Now we are in the days when AOL start up discs are so prevalent they are used as wall hangings, bird scarers, place mats and ashtrays and the Internet has morphed. It has changed, the media would have us believe, into some sprawling, hard to control, hyperactive Gorgon that traps innocent people into Gaming Worlds and never lets them go. A place that nurtures anti-social behaviour and enables isolation.
Of course it can be all those things, but it can also be a source of great fun and sociability. It can be a life line in many cases where, for example, you may be a new mother, feeling totally alone, and then you can log into www.mumsnet.com, or myriad other sites, and realise that what you are going through at 4am with eau de nappy burned into your nasal passages and your hair on end, is actually normal, and not even out of the ordinary. You can link with other people who feel the same way that you do, and who, hopefully, will not shout you down for it. (Yes, yes, I am well aware there are Militants out there but let’s not give them any more page room than they deserve.)
This brings me around to the subject, not so neatly I admit, of food blogging. The day that I found a food blog, my eyes were as wide and round as Botham’s Yorkshire teacakes. Oh I had joined recipe sites before and found them useful, but, ultimately, wanting. Some were passionless places, some even run by people who just wanted some control and grip over their contributors. If your food ideas disagreed with theirs, heaven forfend. You were outcast into the cold, left only to wander WalMart, or Sainsburys, in search of inspiration. Luckily I shrugged that off, after a while, and branched out into finding fellow food lovers. Not just cooks, oh no, but people passionate about ingredients and contents, the history of food and how it speaks to us, the memories that go to make up a part of each dish that we serve.
I found that the majority of food bloggers are like me. They love to eat, but more importantly they love to cook and share with others too. People who get to know me realise, after a while, that whilst I adore food, and oh my goodness I really do enjoy eating, cooking for someone and making them happy, or sated, is the best way for me to be happy too. This can, of course, lead to tragedy, and when a dish fails, or people don’t like it, then I get that small voice telling me that that I have failed my friends. I also have to say that when someone rejects what I have cooked, it is one of the most staggering solar plexus blows that can be dealt to me. Well, it used to be, thankfully I have managed to get over that one but there have been times when I have been in tears over a rejected dinner.
I am very nervous cooking for new people, and I worry that it was all just be inedible, and the terrible truth will come out that I am Just Not That Good at it, that somehow I will be found out as a person who talks a good dinner but isn’t actually that great. I am well aware that this is nonsense, because I trust my friends to be honest with me, but it’s an underlying fear which probably stems from growing up watching my Nan bustle around her kitchen, creating dishes that were always amazing and delicious. Perfect pastry, beautifully risen cakes, melting casseroles and silky soups. I still have the ‘not as good as Nan’s was’ whisper when I bake.
§ §
### [Exercise 1]
In the food blogging essay, rewrite the part from "I am very nervous" to "when I bake.", replacing "nervous" with "anxious".
### [Exercise 2]
Answer these questions about the food blogging essay:
(a) Which website does it name as a place a new mother can log into?
(b) Which two stores does it say an outcast could wander in search of inspiration?
(c) Whose kitchen did the writer grow up watching?
### [Exercise 3]
Pick up the food blogging essay from its final sentence and keep writing.

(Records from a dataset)
§ §
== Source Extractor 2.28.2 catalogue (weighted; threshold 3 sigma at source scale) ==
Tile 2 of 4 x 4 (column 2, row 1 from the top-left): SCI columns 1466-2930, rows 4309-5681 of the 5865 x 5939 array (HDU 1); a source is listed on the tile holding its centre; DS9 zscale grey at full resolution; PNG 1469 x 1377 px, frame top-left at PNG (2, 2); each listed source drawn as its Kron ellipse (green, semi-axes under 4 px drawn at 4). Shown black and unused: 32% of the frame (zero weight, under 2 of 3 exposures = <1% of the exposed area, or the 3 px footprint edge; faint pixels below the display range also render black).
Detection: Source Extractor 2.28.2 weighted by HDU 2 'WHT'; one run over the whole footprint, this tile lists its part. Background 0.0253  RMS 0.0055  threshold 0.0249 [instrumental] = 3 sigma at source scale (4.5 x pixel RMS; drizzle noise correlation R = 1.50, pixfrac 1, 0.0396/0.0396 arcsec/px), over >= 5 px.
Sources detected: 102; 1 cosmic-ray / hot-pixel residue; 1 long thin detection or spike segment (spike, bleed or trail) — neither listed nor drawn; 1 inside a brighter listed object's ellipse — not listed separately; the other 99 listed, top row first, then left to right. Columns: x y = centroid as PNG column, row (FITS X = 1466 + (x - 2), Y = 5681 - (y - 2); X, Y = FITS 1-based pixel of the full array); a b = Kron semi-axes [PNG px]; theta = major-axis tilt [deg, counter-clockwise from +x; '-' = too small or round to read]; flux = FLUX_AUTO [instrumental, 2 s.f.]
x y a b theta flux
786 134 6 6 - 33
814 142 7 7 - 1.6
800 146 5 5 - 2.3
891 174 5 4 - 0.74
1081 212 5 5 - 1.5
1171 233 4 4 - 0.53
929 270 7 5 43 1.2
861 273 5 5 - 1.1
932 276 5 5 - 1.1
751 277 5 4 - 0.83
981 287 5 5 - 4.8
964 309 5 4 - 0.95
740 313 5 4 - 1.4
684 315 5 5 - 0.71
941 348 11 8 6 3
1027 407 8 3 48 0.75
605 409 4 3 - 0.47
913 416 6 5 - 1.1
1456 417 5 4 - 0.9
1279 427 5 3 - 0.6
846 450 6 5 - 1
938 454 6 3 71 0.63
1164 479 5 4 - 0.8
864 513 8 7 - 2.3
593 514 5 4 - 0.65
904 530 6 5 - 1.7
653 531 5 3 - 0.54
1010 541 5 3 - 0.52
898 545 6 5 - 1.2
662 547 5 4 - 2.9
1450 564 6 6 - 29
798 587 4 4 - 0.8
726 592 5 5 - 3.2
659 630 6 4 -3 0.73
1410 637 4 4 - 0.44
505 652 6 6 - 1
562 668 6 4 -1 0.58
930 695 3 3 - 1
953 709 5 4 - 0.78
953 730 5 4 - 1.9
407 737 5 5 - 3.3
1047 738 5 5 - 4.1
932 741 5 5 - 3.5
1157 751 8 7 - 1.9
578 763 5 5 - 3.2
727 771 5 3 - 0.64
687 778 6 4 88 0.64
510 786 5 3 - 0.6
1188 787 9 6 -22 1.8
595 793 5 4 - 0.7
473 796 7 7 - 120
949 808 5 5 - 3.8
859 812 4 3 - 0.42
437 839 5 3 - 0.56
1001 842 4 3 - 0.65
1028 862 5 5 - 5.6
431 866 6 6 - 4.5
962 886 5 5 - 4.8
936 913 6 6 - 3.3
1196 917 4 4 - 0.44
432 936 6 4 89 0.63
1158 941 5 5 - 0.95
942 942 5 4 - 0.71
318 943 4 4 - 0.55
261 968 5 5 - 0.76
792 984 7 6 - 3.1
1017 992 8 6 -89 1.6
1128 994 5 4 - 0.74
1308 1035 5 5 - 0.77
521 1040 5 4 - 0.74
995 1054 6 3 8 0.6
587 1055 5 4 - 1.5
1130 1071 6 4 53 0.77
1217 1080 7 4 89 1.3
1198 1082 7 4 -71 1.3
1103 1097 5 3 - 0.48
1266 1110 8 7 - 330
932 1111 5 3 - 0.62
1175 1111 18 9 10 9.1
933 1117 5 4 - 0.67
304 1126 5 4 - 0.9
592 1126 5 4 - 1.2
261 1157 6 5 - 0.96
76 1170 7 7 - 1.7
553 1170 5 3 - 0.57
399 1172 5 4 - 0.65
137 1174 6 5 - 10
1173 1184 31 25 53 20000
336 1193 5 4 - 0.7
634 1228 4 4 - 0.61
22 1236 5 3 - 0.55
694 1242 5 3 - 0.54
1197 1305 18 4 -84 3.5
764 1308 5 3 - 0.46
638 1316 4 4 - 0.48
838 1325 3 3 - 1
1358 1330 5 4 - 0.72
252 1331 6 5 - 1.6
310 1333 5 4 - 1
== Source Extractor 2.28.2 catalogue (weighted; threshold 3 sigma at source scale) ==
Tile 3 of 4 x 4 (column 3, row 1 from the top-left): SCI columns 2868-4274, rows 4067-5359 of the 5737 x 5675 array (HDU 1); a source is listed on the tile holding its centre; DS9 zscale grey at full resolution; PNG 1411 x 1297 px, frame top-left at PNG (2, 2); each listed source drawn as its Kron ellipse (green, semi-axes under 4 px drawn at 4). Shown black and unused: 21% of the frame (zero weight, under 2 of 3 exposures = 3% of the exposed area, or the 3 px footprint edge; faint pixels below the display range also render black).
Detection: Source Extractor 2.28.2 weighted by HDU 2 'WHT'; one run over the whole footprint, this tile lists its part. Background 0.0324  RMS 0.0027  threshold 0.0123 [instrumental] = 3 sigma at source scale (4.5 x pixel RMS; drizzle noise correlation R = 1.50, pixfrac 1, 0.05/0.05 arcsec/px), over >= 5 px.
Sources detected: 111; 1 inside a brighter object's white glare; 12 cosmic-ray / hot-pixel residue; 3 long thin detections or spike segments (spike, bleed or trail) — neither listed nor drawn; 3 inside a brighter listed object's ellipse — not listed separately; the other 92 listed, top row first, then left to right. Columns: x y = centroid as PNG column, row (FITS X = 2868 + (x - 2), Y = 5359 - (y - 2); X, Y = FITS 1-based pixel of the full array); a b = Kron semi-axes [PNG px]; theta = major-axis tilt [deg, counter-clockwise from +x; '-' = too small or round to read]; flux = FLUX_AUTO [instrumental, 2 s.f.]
§ §
### [Task output 1]
I am very anxious cooking for new people, and I worry that it was all just be inedible, and the terrible truth will come out that I am Just Not That Good at it, that somehow I will be found out as a person who talks a good dinner but isn’t actually that great. I am well aware that this is nonsense, because I trust my friends to be honest with me, but it’s an underlying fear which probably stems from growing up watching my Nan bustle around her kitchen, creating dishes that were always amazing and delicious. Perfect pastry, beautifully risen cakes, melting casseroles and silky soups. I still have the ‘not as good as Nan’s was’ whisper when I bake.

### [Task output 2]
(a) www.mumsnet.com
(b) WalMart and Sainsburys
(c) The writer's Nan's kitchen

### [Task output 3]
Luckily I also had my wonderful mother, who taught me about all kinds of foreign foods and how to have FUN while you create delicious meals, which is far more important than any old crimped bit of pastry. My mum and my step dad far surpassed my Nan in the cookery stakes because everything was imbued with love and care – plus their cooking was OH MY GOD delicious. I still remember home made deep dish pizza, made in a circular curved pan, tuna pie made with puff pastry, and the gorgeous flatbread that went on the barbecue. Roast lamb with red onions, gammon with pease pudding, a thai style beef casserole that killed off any cold germs going around and slow cooked spicy chicken soup made in a big, brown crock pot. Now my mum is in Cyprus and she still makes me hungry when she tells me what she is making for dinner!
To find a community of people who live and love food, who will talk about it, think about it, recreate it, revel in it, that, to me, is worth more than a tonne of gold and truffles. These people will not laugh at me for taking photos of my dinner – which I did before I had a blog anyway – and they will understand when I say that I read cookbooks like novels. They will just get how happy the first asparagus of the season can make me, how a trip to a farm shop is as imbued with as much excitement as the first visit to the circus or the fun fair was as a child. I can share my obsession with these people, I can meet up and we can share food, which is just heaven on a gourmet cracker for me.
Food bloggers have also become the restaurant trade’s free form of advertising. In the same way that when Delia mentioned cranberries the shops ran out within a few days, when a well known blog praises a restaurant their bookings can soar.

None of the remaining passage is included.